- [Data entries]
************

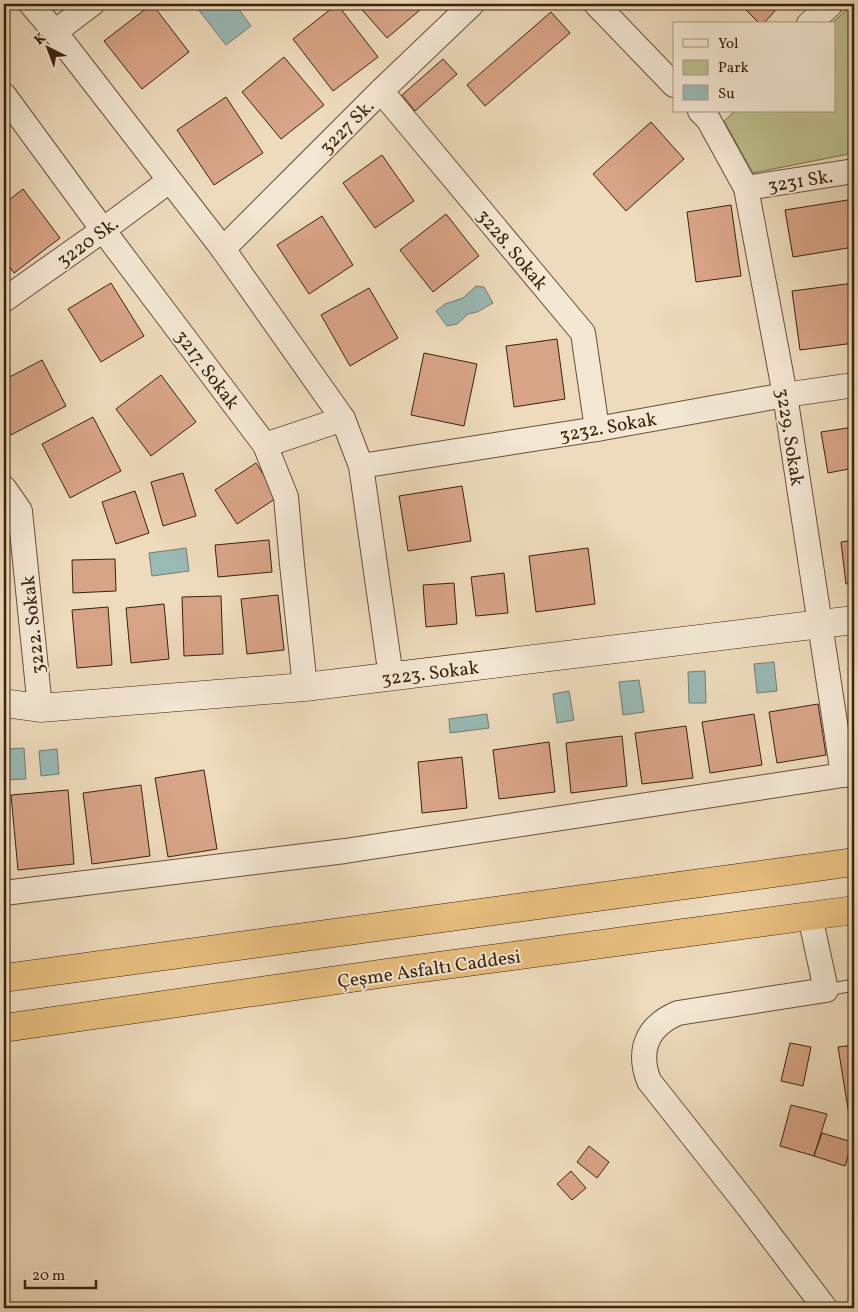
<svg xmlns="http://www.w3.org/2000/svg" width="858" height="1312" font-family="Vollkorn,serif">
  <rect width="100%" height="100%" fill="#eedbbd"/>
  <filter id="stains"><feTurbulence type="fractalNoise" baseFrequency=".004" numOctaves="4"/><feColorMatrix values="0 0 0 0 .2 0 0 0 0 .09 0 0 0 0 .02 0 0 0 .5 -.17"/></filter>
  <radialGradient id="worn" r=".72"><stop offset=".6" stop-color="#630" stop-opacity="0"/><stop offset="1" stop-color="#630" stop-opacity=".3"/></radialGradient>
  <!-- green -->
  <path fill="#bdbf8e" stroke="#7c704c" d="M853,4L854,153L753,173L724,121L735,111H834V24H831Z"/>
  <!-- water -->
  <g fill="#9abab6" stroke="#747d72">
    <path d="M194,4H235L251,26L226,45Z"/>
    <path d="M476,286L484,287L493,303L477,312L468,314L457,324L447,326L436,311L445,304L463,298Z"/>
    <path d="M186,548L189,571L152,576L149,553Z"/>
    <path d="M774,662L777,691L757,693L754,664Z"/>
    <path d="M705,671L706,703H689L688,672Z"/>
    <path d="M639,680L644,712L623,715L619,682Z"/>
    <path d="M569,691L574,720L557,723L553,694Z"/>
    <path d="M487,714L489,728L450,733L449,719Z"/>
    <path d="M24,748L26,779L7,780L5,749Z"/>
    <path d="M57,749L59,774L41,776L39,751Z"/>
  </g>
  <!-- building -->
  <g fill="#d8a487" stroke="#3b220b">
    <path d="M152,4L189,52L142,89L104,41Z"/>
    <path d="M337,4L378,57L333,91L293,39Z"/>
    <path d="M357,4H427L387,38Z"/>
    <path d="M740,4H768L775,11L763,24H760Z"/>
    <path d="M551,12L570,33L485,106L467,85Z"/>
    <path d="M284,57L324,105L281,139L242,92Z"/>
    <path d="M443,59L457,74L415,111L402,95Z"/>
    <path d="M226,97L263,153L214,185L177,130Z"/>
    <path d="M651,122L684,159L626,211L593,174Z"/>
    <path d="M382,155L414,201L375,228L343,183Z"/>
    <path d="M23,189L60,238L14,273L4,259V204Z"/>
    <path d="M854,199V247L793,257L785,210Z"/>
    <path d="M731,205L741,276L696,282L687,212Z"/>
    <path d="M446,214L479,256L433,292L400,250Z"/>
    <path d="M322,216L353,265L309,294L277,245Z"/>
    <path d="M111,283L144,336L101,362L68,309Z"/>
    <path d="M854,283V343L800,350L792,291Z"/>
    <path d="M369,288L398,338L350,366L321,315Z"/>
    <path d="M557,339L565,399L514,407L506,346Z"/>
    <path d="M424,353L477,364L464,426L411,415Z"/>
    <path d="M42,360L66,406L11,435L4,422V380Z"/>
    <path d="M161,375L196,422L151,456L116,409Z"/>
    <path d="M93,417L121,471L70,498L42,444Z"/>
    <path d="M854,427V468L828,473L821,432Z"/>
    <path d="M256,463L278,497L237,524L215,490Z"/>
    <path d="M183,473L196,516L163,526L151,482Z"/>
    <path d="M462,486L471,541L408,551L399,496Z"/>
    <path d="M135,491L149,533L116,544L102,502Z"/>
    <path d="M269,540L272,572L218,577L215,545Z"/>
    <path d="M854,540V583L846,584L841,542Z"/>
    <path d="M588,548L595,604L536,612L529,556Z"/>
    <path d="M115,559L116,591L73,593L72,560Z"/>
    <path d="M504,573L508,613L476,616L471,577Z"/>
    <path d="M454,583L457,624L426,627L423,585Z"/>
    <path d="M278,595L284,650L247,654L241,599Z"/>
    <path d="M221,596L223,654L184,656L182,597Z"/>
    <path d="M164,604L169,659L131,663L126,608Z"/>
    <path d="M108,607L112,665L77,668L72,610Z"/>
    <path d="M818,704L826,755L777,763L769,712Z"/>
    <path d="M754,714L762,765L710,773L702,722Z"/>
    <path d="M686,726L693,778L642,784L635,733Z"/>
    <path d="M622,736L627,786L571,793L566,743Z"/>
    <path d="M549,742L555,792L499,799L493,750Z"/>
    <path d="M462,757L467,808L422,813L418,762Z"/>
    <path d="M204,770L217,849L168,857L155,778Z"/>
    <path d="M141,785L150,856L92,864L83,793Z"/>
    <path d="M68,790L74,864L18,870L11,795Z"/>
    <path d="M790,1043L811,1047L803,1086L781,1081Z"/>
    <path d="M854,1045V1126L851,1127L838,1047Z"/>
    <path d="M791,1105L827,1114L814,1156L780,1146Z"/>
    <path d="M822,1133L852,1142L845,1166L814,1156Z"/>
    <path d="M589,1146L609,1162L597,1178L577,1162Z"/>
    <path d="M571,1171L586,1188L572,1200L557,1184Z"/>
  </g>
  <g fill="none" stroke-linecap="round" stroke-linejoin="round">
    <!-- lane casing -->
    <g stroke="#685038" stroke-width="13">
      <path id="lane" d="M826,990L854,985"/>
    </g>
    <!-- street casing -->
    <g stroke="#685038" stroke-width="26">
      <g id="street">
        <path d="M31,4L55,32L223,249L343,419L361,466L391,677"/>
        <path d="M596,4L674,85"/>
        <path d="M809,24L831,4"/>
        <path d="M55,32L92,4"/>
        <path d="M381,91L583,333L597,429"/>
        <path d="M4,95L103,230L265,445L286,497L292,564L305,687"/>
        <path d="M700,111L708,119L746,188L785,395L843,775"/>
        <path d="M746,188L854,171"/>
        <path d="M223,249L381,91L472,4"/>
        <path d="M4,300L103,230L169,181"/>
        <path d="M265,445L343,419"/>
        <path d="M361,466L597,429L785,395L854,385"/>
        <path d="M4,488L20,511L40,708"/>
        <path d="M4,893L345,851L843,775L854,774"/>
        <path d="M810,916L826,990L678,1013C647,1026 637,1050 649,1081L747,1205L825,1308"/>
      </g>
    </g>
    <!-- secondary casing -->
    <g stroke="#3b220b" stroke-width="29">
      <path id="secondary" d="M4,703L40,708L305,687L854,620"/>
    </g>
    <!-- highway casing -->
    <g stroke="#3b220b" stroke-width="29">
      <g id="highway">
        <path d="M4,978L854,862"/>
        <path d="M4,1028L393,972L854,910"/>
      </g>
    </g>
    <!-- lane -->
    <use href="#lane" stroke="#f4e8d4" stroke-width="11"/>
    <!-- street -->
    <use href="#street" stroke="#f4e8d4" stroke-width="24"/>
    <!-- secondary -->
    <use href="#secondary" stroke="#f4e8d4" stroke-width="28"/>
    <!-- highway -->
    <use href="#highway" stroke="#e7be7e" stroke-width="28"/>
  </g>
  <g text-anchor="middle" stroke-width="4" stroke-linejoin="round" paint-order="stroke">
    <!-- street labels -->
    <g font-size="19" fill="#3b220b" stroke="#f4e8d4">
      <text transform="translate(346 126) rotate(-45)" y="7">3227 Sk.</text>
      <text transform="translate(800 180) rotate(-9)" y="7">3231 Sk.</text>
      <text transform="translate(87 241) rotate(-36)" y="7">3220 Sk.</text>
      <text transform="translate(513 249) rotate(50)" y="7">3228. Sokak</text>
      <text transform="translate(208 369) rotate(53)" y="7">3217. Sokak</text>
      <text transform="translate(608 426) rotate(-10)" y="7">3232. Sokak</text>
      <text transform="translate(791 437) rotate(81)" y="7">3229. Sokak</text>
      <text transform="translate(32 625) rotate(-96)" y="7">3222. Sokak</text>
      <text transform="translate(430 672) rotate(-7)" y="7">3223. Sokak</text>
      <text transform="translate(429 968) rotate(-8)" y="7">Çeşme Asfaltı Caddesi</text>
    </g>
  </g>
  <!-- margin -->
  <rect width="858" height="1312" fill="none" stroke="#eedbbd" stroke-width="20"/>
  <rect x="5" y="5" width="848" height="1302" fill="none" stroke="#3b220b" stroke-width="2.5"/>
  <rect x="10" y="10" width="838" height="1292" fill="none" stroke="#3b220b"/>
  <!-- legend -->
  <rect x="673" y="22" width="162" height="90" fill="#f4e8d4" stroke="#aa9984"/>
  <rect x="683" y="39" width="25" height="8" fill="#f4e8d4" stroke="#aa9984"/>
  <text x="718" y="48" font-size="15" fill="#3b220b">Yol</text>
  <rect x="683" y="60" width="25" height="15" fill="#bdbf8e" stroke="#aa9984"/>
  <text x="718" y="72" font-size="15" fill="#3b220b">Park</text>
  <rect x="683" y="85" width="25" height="15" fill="#9abab6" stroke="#aa9984"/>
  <text x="718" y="98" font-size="15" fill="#3b220b">Su</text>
  <!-- north arrow -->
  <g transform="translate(48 48) rotate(318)" stroke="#f4e8d4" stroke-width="4" paint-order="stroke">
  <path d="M0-4L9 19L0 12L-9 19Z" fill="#3b220b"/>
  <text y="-8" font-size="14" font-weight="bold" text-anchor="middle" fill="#3b220b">K</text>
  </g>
  <!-- scale -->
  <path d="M25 1280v8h71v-8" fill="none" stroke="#3b220b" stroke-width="2.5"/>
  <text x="32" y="1280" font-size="15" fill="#3b220b" stroke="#f4e8d4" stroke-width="4" paint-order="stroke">20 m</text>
  <rect width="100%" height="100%" filter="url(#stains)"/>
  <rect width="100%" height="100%" fill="url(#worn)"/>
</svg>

************

Find every line of the data that includes the string "worn". Copy each of those lines.

- [Response area]
  <radialGradient id="worn" r=".72"><stop offset=".6" stop-color="#630" stop-opacity="0"/><stop offset="1" stop-color="#630" stop-opacity=".3"/></radialGradient>
  <rect width="100%" height="100%" fill="url(#worn)"/>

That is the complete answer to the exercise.